If I had to guess, I would say walnut, and certainly some usable lumber (even if it's some other hardwood). 

Brad


----------



## drycreek (Jul 28, 2013)

I look at all trees as having some value and some are pretty than others with that being said I agree it looks like walnut.


----------



## Kevin (Jul 28, 2013)

The bark looks right for a walnut about that size, and the leaves are close enough that I have to agree with the others and call it walnut.


----------



## JonLanier (Jul 28, 2013)

Looks like you are in Michigan. I would think Ohio and Michigan has pretty much the same tree's. So, you could try this site to maybe narrow it down.

http://www.oplin.org/tree/

I'm thinking you got Butternut. But you'll have to do some more investigation.


----------



## rdnkmedic (Jul 28, 2013)

Cut it down. Send me about half of it. When I get through turning it I will let you know if I have another allergic reaction. If I do, it's walnut. If not, it's not. Problem solved. Ill PM you my shipping address.


----------



## woodtickgreg (Jul 28, 2013)

JonLanier said:


> Looks like you are in Michigan. I would think Ohio and Michigan has pretty much the same tree's. So, you could try this site to maybe narrow it down.
> 
> http://www.oplin.org/tree/
> 
> I'm thinking you got Butternut. But you'll have to do some more investigation.

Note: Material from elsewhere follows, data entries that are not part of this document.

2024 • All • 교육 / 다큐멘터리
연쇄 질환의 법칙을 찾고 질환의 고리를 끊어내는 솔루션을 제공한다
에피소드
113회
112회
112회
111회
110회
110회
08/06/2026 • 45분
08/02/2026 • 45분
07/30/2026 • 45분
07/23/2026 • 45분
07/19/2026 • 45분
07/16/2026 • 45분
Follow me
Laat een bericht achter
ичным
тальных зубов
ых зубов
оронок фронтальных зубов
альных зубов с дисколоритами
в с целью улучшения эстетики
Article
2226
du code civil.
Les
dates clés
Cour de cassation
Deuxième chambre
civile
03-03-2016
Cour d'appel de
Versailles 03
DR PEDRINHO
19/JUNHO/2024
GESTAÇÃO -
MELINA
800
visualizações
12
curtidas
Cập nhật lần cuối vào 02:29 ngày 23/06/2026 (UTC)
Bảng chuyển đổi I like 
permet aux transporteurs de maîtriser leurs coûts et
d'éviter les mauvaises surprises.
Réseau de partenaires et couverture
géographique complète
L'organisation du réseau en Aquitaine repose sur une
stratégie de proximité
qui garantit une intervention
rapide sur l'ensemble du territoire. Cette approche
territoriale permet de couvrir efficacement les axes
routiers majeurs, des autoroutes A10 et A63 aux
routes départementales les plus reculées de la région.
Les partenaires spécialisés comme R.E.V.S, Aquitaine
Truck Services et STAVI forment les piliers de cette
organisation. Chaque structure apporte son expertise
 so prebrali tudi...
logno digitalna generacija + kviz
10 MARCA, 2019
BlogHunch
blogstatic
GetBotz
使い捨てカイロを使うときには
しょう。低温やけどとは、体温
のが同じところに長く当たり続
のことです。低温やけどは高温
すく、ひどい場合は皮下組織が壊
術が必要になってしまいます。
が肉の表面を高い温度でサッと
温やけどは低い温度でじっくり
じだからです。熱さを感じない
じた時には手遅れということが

Looked at some images of butternut.......might be.....either way it would be a good score so I think we'll do the job and keep the wood. My friend found the tree and the job, I'll orchestrate the take down and mill the wood, we'll split the wood, it's what we always do. O boy, I get to play with chainsaws! 
I'm gonna need some new ropes I think.


----------



## JonLanier (Jul 29, 2013)

woodtickgreg said:


> JonLanier said:
> 
> 
> > Looks like you are in Michigan. I would think Ohio and Michigan has pretty much the same tree's. So, you could try this site to maybe narrow it down.
> ...



Don't ya think there ought to be a reward for the identification of Butternut? hmmmm


----------



## JR Parks (Jul 29, 2013)

Greg,
Slice diagonally through one of the pencil sized twigs-walnut will have a chambered pith- pecans and hickories will have a solid pith. Not having Butternuts around here I do not know if they ail have the same chambers as a black walnut. but a sure way to tell Black Walnut even without leaves.
Jim R


----------



## woodtickgreg (Jul 29, 2013)

Either way the tree has to come down, it is dieing. So I guess when I cut the first branch we will know what it is. Even in the descriptions I found online of butter nut it shows the tree having seeds or nuts and none of the tree's on this property have them. The ground is very wet due to all the rain we have had, standing water, maybe the tree's are stressed from to much water or drowning. :dunno: I guess it really doesn't mater what it is, we will figure it out when it's down. In a way I'm kinda hoping it is butter nut as I have never milled or used it, I have walnut. The tree is free, all I have to do is take it down, we can burn the brush on site, the property owner was just happy to get it removed for free! We got the green light to go. We even got a 20 something kid to drag brush.  Sucker


----------



## eaglea1 (Aug 1, 2013)

Looks exactly like my butternut leaves... Def.. butternut , nice.


----------